Certamente la trattativa potrebbe comportare delle riduzioni dell’importo richiesto con la prima richiesta, ma d’altronde assicura un tempo molto più veloce di un giudizio per la chiusura della pratica nonché più economico considerato che la causa comporta che, in attesa del provvedimento conclusivo, sia il paziente a sostenere le spese di giudizio. Ad ogni modo la valutazione deve essere compiuta caso per caso con l’assistenza dal proprio professionista di fiducia.
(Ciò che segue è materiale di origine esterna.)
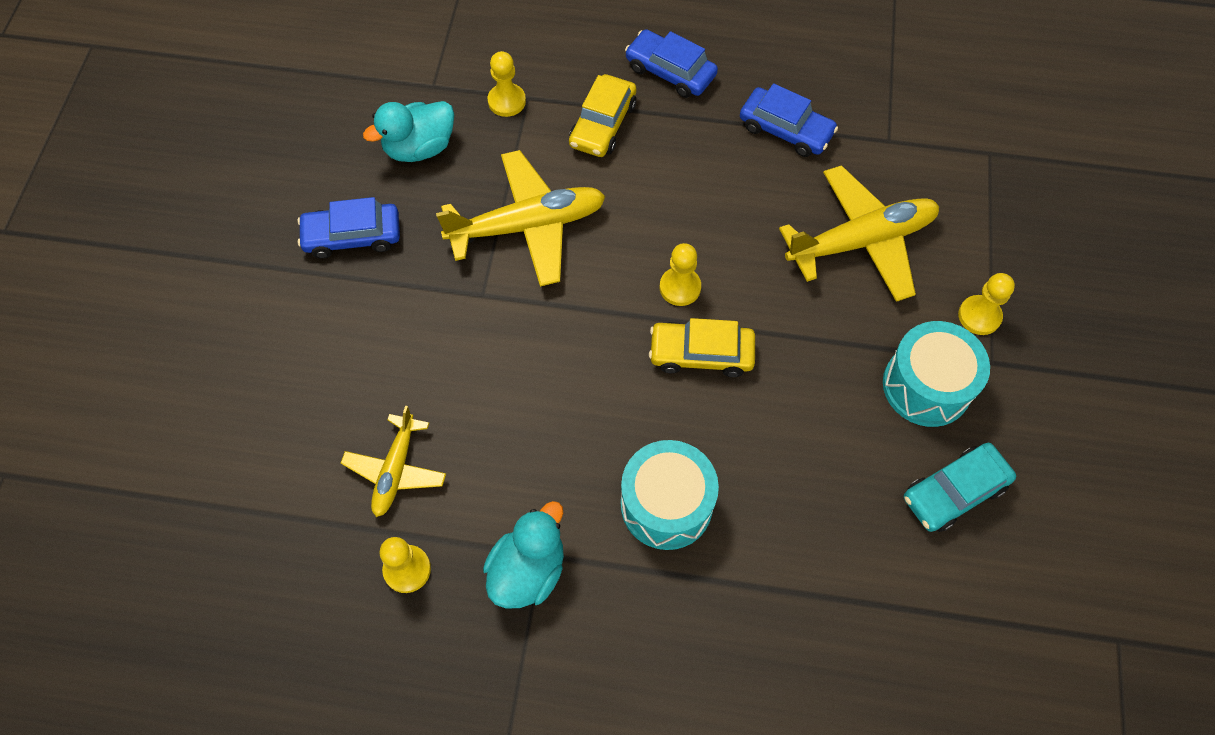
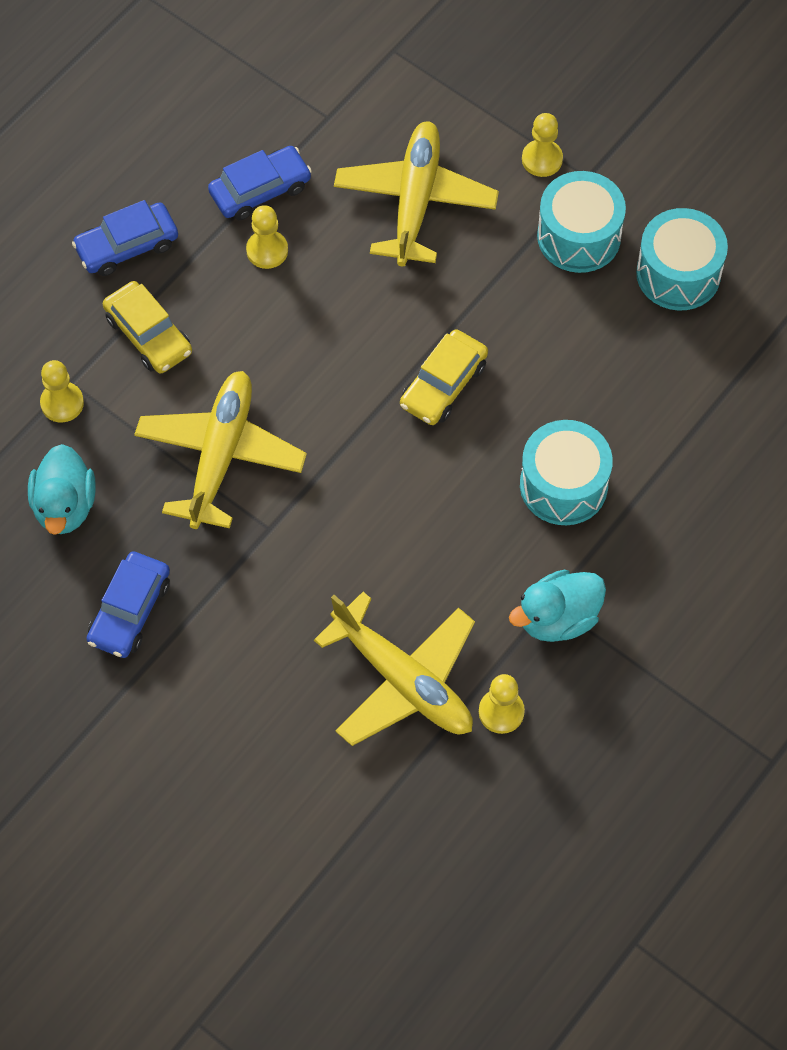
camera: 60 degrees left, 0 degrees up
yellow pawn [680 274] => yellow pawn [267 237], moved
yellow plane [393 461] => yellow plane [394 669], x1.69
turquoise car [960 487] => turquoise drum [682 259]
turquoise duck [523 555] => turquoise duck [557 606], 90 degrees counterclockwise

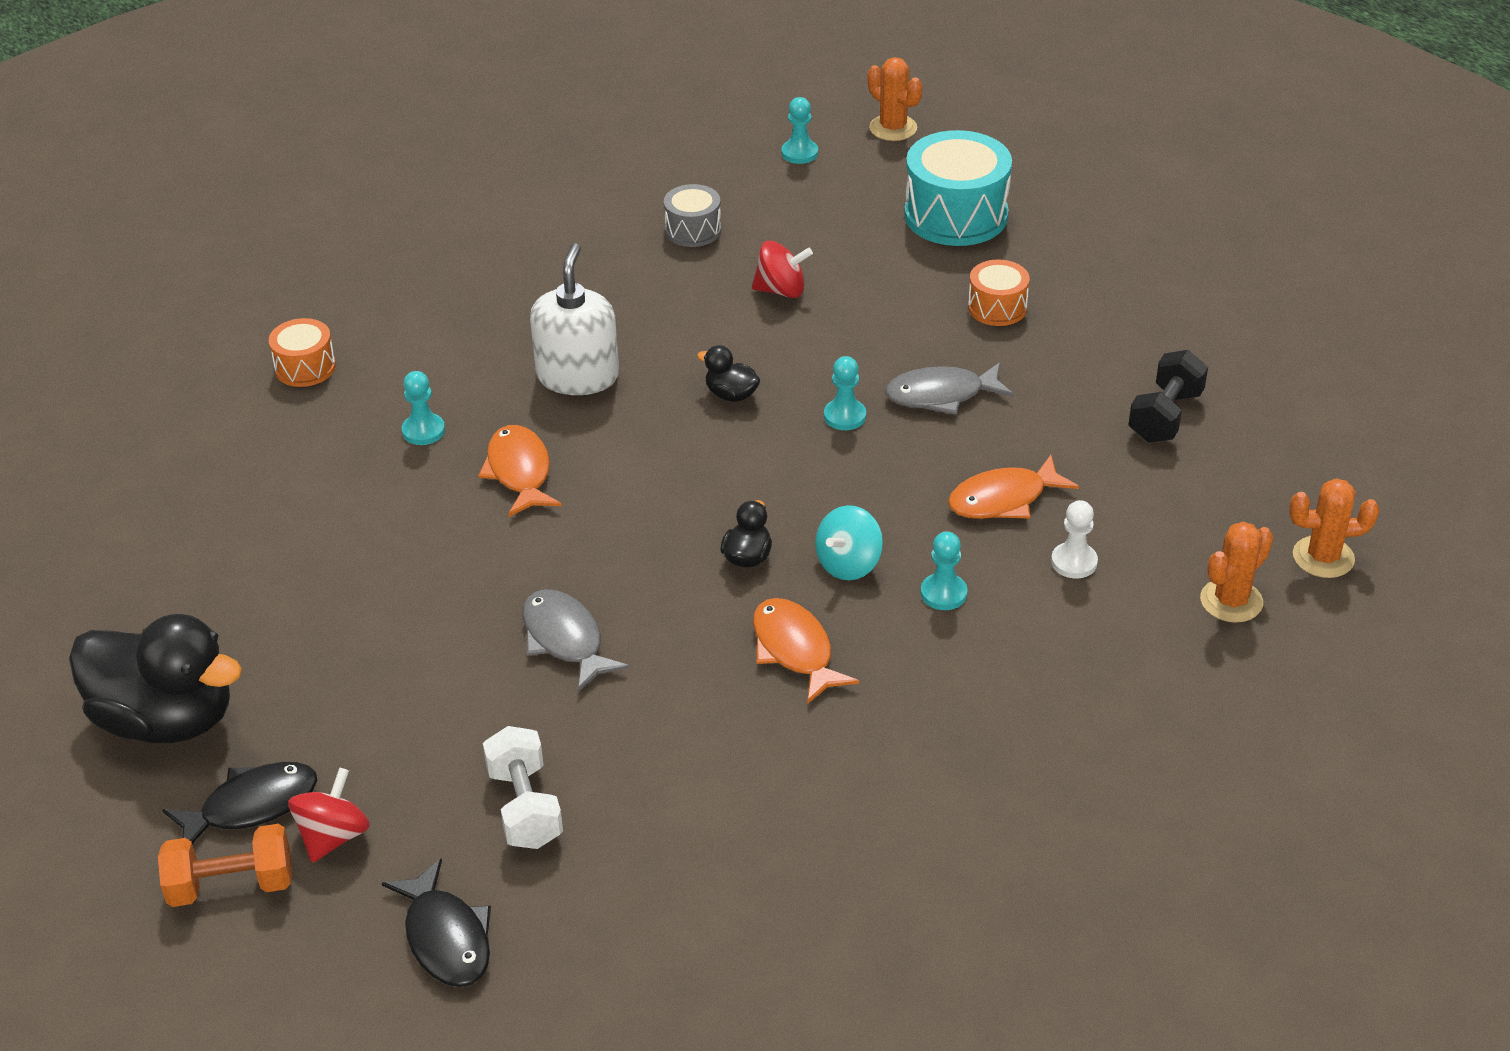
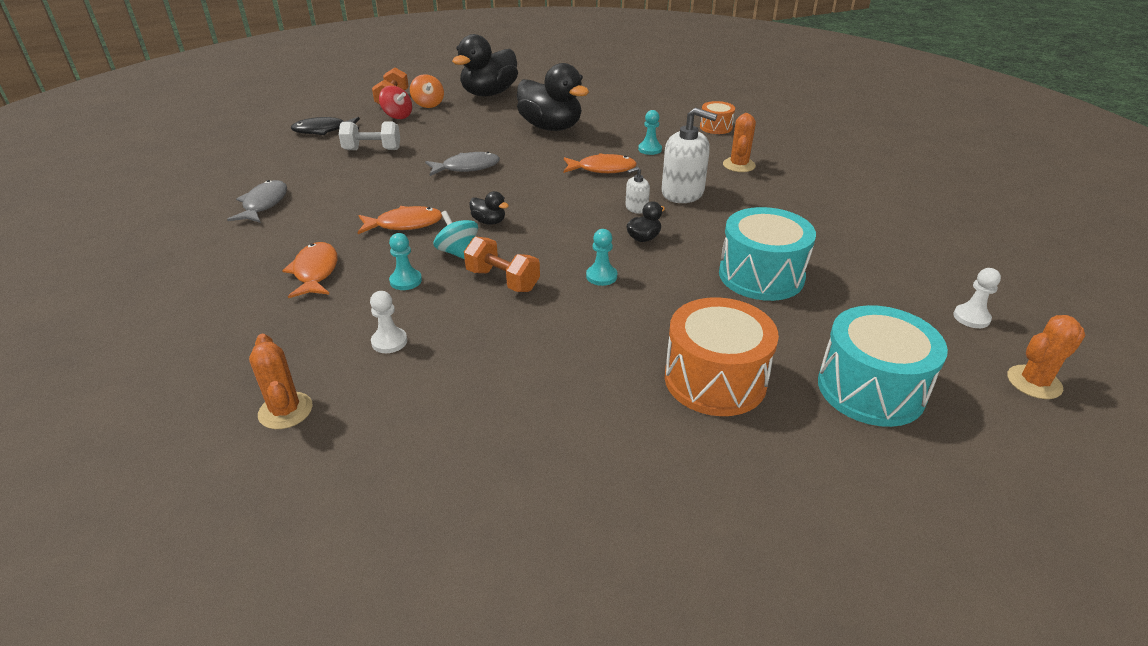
camera: 105 degrees right, 5 degrees down
turquoise pawn [800 130] => white pawn [977 298]
grey drum [692 215] => nothing
red spinning top [782 269] => turquoise drum [767 254]
orange drum [999 293] => orange drum [722 356], x1.85
black dumbbell [1168 396] => nothing
grey fish [949 388] => grey fish [257 201], moved
orange fish [1013 487] => orange fish [309 270], moved
orange cactus [1334 528] => orange cactus [739 142], moved
black fish [239 803] => orange spinning top [427 91]
nothing => black duck [553 97]
nothing => white soap dispenser [638 190]
nothing => orange dumbbell [502 264]

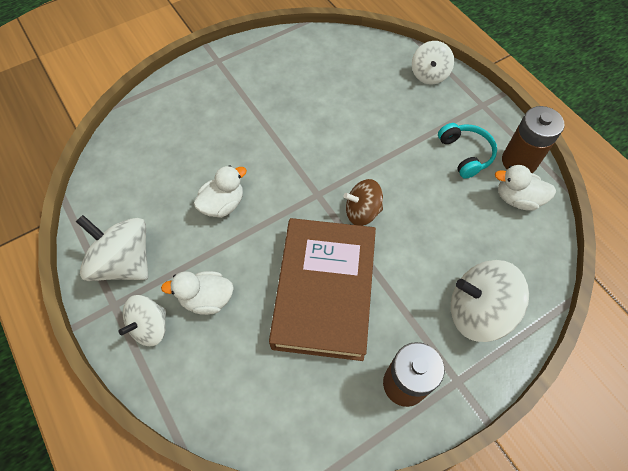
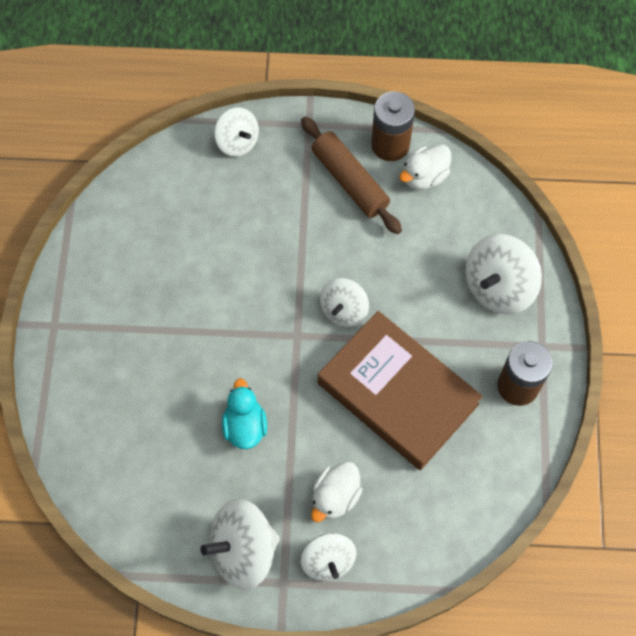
camera: 55 degrees left, 5 degrees up
turquoise headphones [467 151] => brown rolling pin [351 175]
white duck [220 191] => turquoise duck [244 413]
brown spinning top [363 202] => white spinning top [344 302]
Comunque se il sinistro viene chiuso dopo questa trattativa non vi sono ulteriori problemi, salvo verificare il buon fine dei pagamenti. Diversamente si aprirà la possibilità di avviare il procedimento di mediazione ovvero di depositare un ricorso ai sensi dell’art. 696-bis c.p.c. (accertamento tecnico preventivo con finalità conciliative). La scelta è rimessa al danneggiato (ed è assolutamente da valutare sempre con l’aiuto di un professionista), ma è comunque obbligata, nel senso che la Legge Gelli-Bianco stabilisce che per ottenere il risarcimento in via giudiziale sia necessario attivare una di queste due procedure.